▸ **Dataset excerpt**
----------------

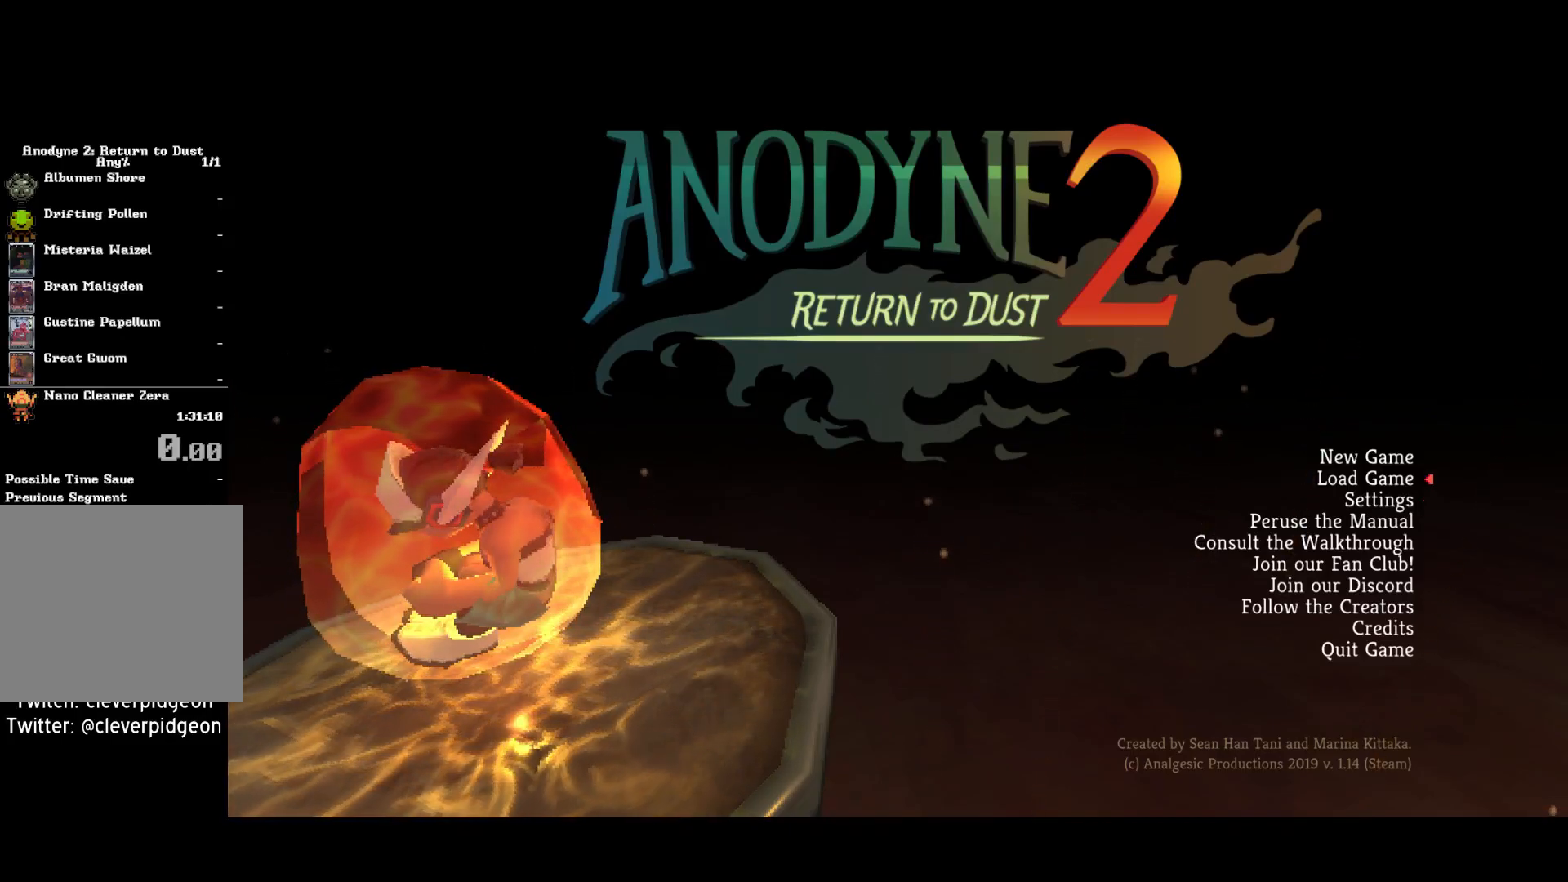
{"buttons": ["DPAD_UP"], "left_stick": "center", "right_stick": "center", "events": [[450, "DPAD_UP", "down"]]}
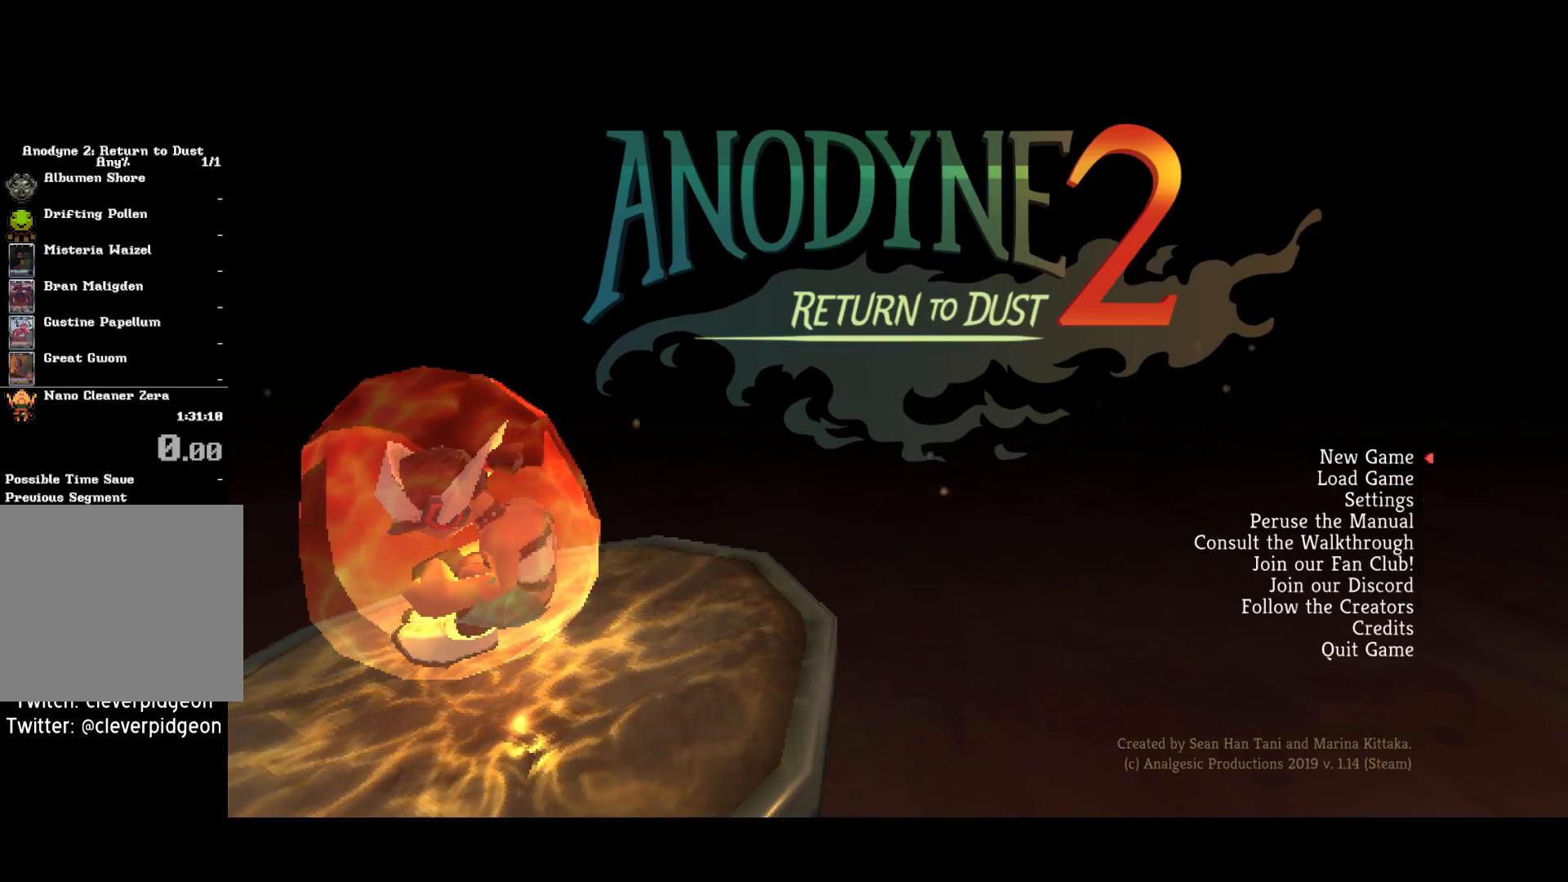
{"buttons": [], "left_stick": "center", "right_stick": "center", "events": [[67, "DPAD_UP", "up"], [333, "CROSS", "down"], [450, "CROSS", "up"]]}
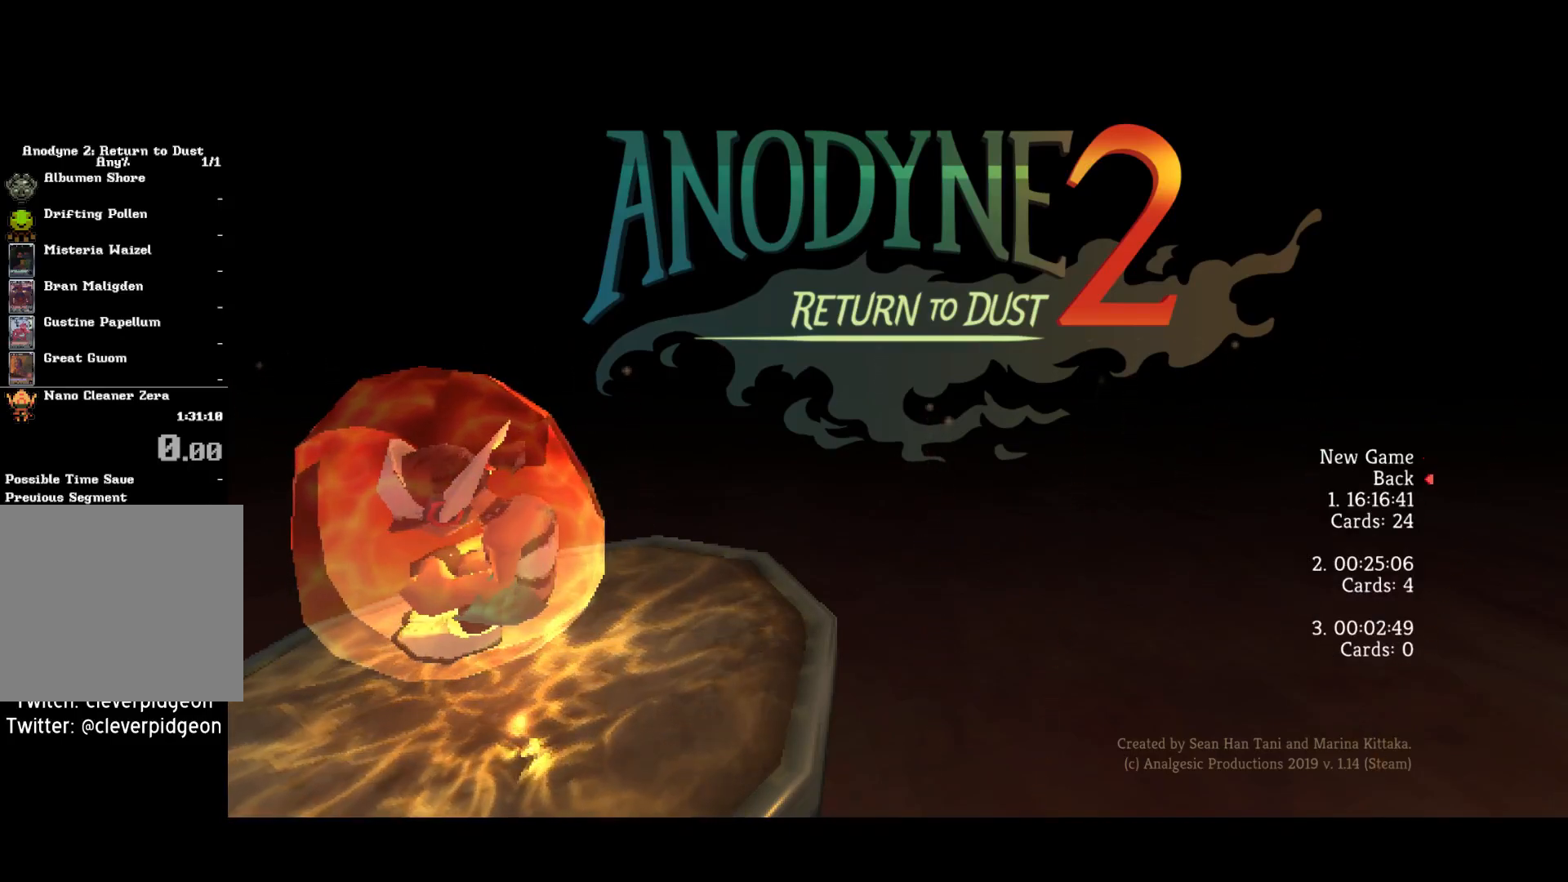
{"buttons": [], "left_stick": "center", "right_stick": "center", "events": []}
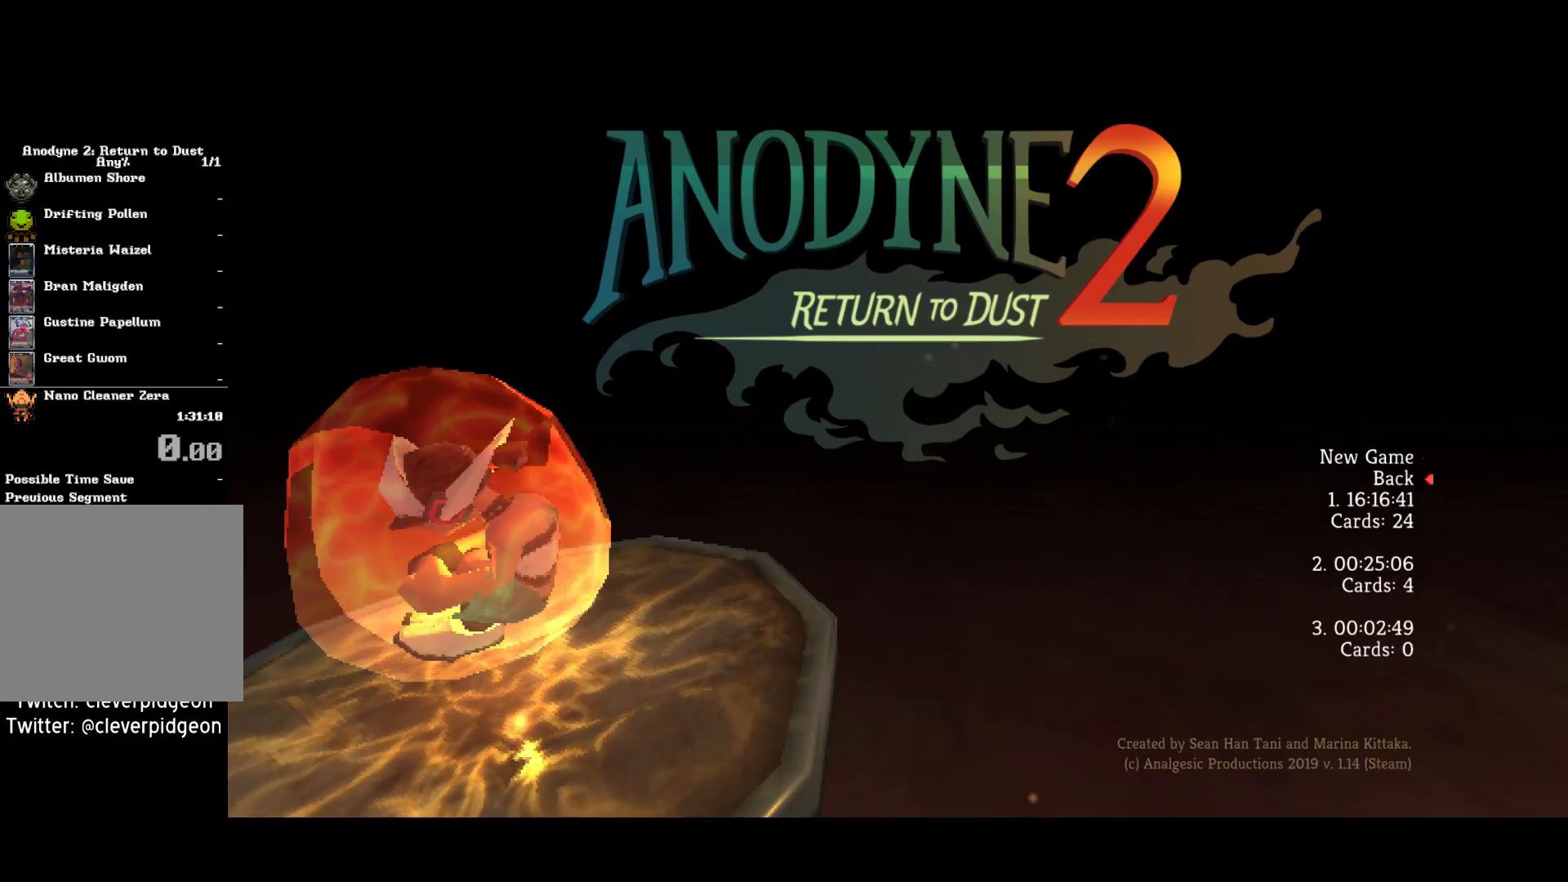
{"buttons": [], "left_stick": "center", "right_stick": "center", "events": [[133, "DPAD_DOWN", "down"], [167, "DPAD_DOWN", "up"], [350, "DPAD_DOWN", "down"], [433, "DPAD_DOWN", "up"]]}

----------------

▸ **Requirement**
What's needed is every line above, retyped exactly and free of pictures.

▸ **Task output**
{"buttons": ["DPAD_UP"], "left_stick": "center", "right_stick": "center", "events": [[450, "DPAD_UP", "down"]]}
{"buttons": [], "left_stick": "center", "right_stick": "center", "events": [[67, "DPAD_UP", "up"], [333, "CROSS", "down"], [450, "CROSS", "up"]]}
{"buttons": [], "left_stick": "center", "right_stick": "center", "events": []}
{"buttons": [], "left_stick": "center", "right_stick": "center", "events": [[133, "DPAD_DOWN", "down"], [167, "DPAD_DOWN", "up"], [350, "DPAD_DOWN", "down"], [433, "DPAD_DOWN", "up"]]}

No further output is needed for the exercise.